The Wolves striker’s failure to score a sitter in Saturday’s World Cup qualifier against Norway left the Scots stunned, the former Charlton man stabbing wide from four yards out, after Gary Naysmith had supplied the perfect cross.
Many thought the ball had gone in and were celebrating, while the linesman appeared to initially indicate a goal. Their worst fears were confirmed when they realised the ball had sailed wide.
Now Iwelumo’s chance has reopened the debate about football’s big misses. So in no particular order, we have selected five of the biggest missed sitters – and ‘big Chris’ is in good company.
Also, two of the highest profile howlers were committed by Albion strikers.
Nwankwo Kanu’s miss for the Baggies in a 2-1 defeat against Middlesbrough on 13 November 2004, was described as “almost impossible” by then Albion boss Bryan Robson.
The Nigerian somehow lobbed over from two yards out when it seemed far easier to score.
Kanu is joined on the red-faced list by the man regarded by Albion fans as ‘The King,’ Jeff Astle, whose miss came for then world champions England in the 1970 World Cup against Brazil.
In his defence, Astle was further out than Iwelumo, but he could only fire over with just keeper Venerando Mielli Felix to beat.
Gordon Smith’s miss for Brighton against Manchester United in the 1983 FA Cup final prompted the fanzine title ‘And Smith Must Score’.
But a list of howlers wouldn’t be complete without arguably the Premier League’s biggest, by Liverpool’s Ronnie Rosenthal against Villa in 1992.
After rounding the keeper just inside the penalty area, the Israeli fired against the bar to the delight of the Villa faithful.


















17 Comments
This is getting a bit boring now.
It hit his heel, it’s not like he meant for it to go wide. 99 times out of 100 you’d score them.
Mistakes happen, so why cant the E&S get over it and stop highlighting an unfortunate incident.
Remember nobodies perfect.
Keep your head up Chris and make them eat their words.
Nice to see the local rag backing one of our own.
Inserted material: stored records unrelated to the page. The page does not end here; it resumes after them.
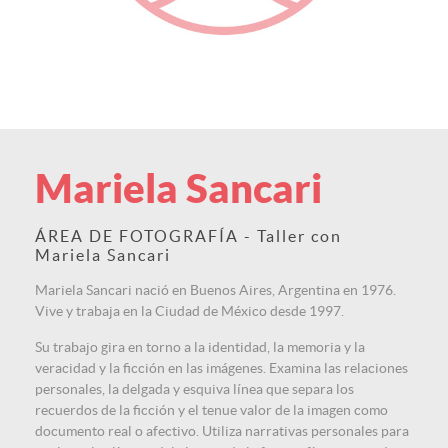
Mariela Sancari
ÁREA DE FOTOGRAFÍA - Taller con
Mariela Sancari
Mariela Sancari nació en Buenos Aires, Argentina en 1976.
Vive y trabaja en la Ciudad de México desde 1997.
Su trabajo gira en torno a la identidad, la memoria y la
veracidad y la ficción en las imágenes. Examina las relaciones
personales, la delgada y esquiva línea que separa los
recuerdos de la ficción y el tenue valor de la imagen como
documento real o afectivo. Utiliza narrativas personales para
This paper is getting worse by the day.
It was a bad one, and possibly even worse than Kanu’s against Boro from 3 / 4 years ago.
Cheer up Wulfies, surely you’d rather he missed chances like this for the Jocks than you lot wouldn’t you?!
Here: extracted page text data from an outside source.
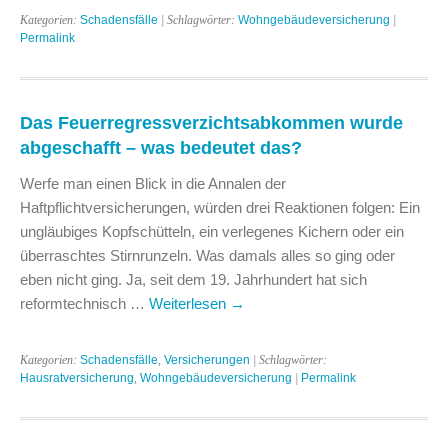
Kategorien:
Schadensfälle
| Schlagwörter:
Wohngebäudeversicherung
|
Permalink
Das Feuerregressverzichtsabkommen wurde
abgeschafft – was bedeutet das?
Werfe man einen Blick in die Annalen der
Haftpflichtversicherungen, würden drei Reaktionen folgen: Ein
ungläubiges Kopfschütteln, ein verlegenes Kichern oder ein
überraschtes Stirnrunzeln. Was damals alles so ging oder
eben nicht ging. Ja, seit dem 19. Jahrhundert hat sich
reformtechnisch …
Weiterlesen
→
Kategorien:
Schadensfälle
,
Versicherungen
| Schlagwörter:
Hausratversicherung
,
Wohngebäudeversicherung
|
Permalink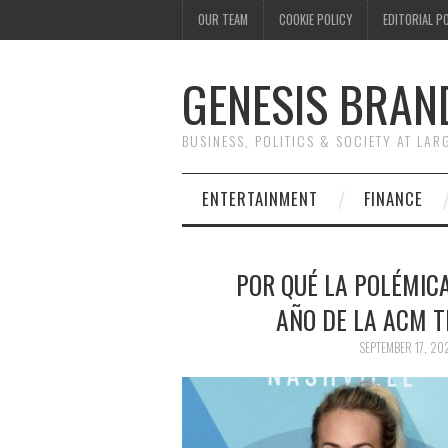
OUR TEAM
COOKIE POLICY
EDITORIAL P
GENESIS BRAN
BUSINESS, POLITICS & SOCIETY AT LAR
ENTERTAINMENT
FINANCE
POR QUÉ LA POLÉMICA
AÑO DE LA ACM T
SEPTEMBER 17, 20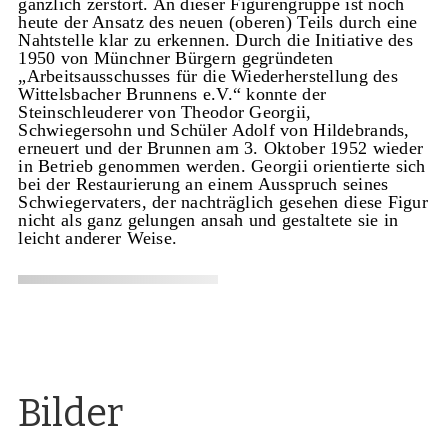
gänzlich zerstört. An dieser Figurengruppe ist noch
heute der Ansatz des neuen (oberen) Teils durch eine
Nahtstelle klar zu erkennen. Durch die Initiative des
1950 von Münchner Bürgern gegründeten
„Arbeitsausschusses für die Wiederherstellung des
Wittelsbacher Brunnens e.V.“ konnte der
Steinschleuderer von Theodor Georgii,
Schwiegersohn und Schüler Adolf von Hildebrands,
erneuert und der Brunnen am 3. Oktober 1952 wieder
in Betrieb genommen werden. Georgii orientierte sich
bei der Restaurierung an einem Ausspruch seines
Schwiegervaters, der nachträglich gesehen diese Figur
nicht als ganz gelungen ansah und gestaltete sie in
leicht anderer Weise.
Bilder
well done chris - the jocks are crap anyway without you missing!
I think Kanus was worse, but the worse and weirdest one i have ever seen was Brian Deane against us at the Hawthorns. He was on the goaline at the back post and fell over the ball.
Also i thought Astles shot went wide not over the bar!!??
Who Cares aslong as he scores for the wolves. who really gives a monkies about scotland anyway….
Do you call this journalism?? This article is a joke! We all make mistakes. Get on with it
SUPER SUPER CHRIS!
This story is 2 days old. Its getting boring.
Can beleive your printing this rubbish E&S shame on you… Talk about supporting local football…
Great write up for Daniel Jones at the weekend,shame as usual its one of our young uns doing it for someone else….
Thats well harsh.
Astles shot did go wide. The goalie was still on his line at the time, so it was not any empty net.
Agree with those above - non-story. It was a difficult chance compared with the one Akinbiyi missed at Bramall Lane.
How much do E&S journalists get paid? if this is the best story they can come up with then they must just sit around all day throwing paper balls into a waste paper bin all day, this is what I’d expect from baggies supporters ,not wolverhamptons own paper, shoddy - very shoddy.
Must be a slow news day, even as a baggies fan I can’t critisise an honest mistake, I bet there are never any mistakes in the express and star. Oh Astle did shoot wide!!!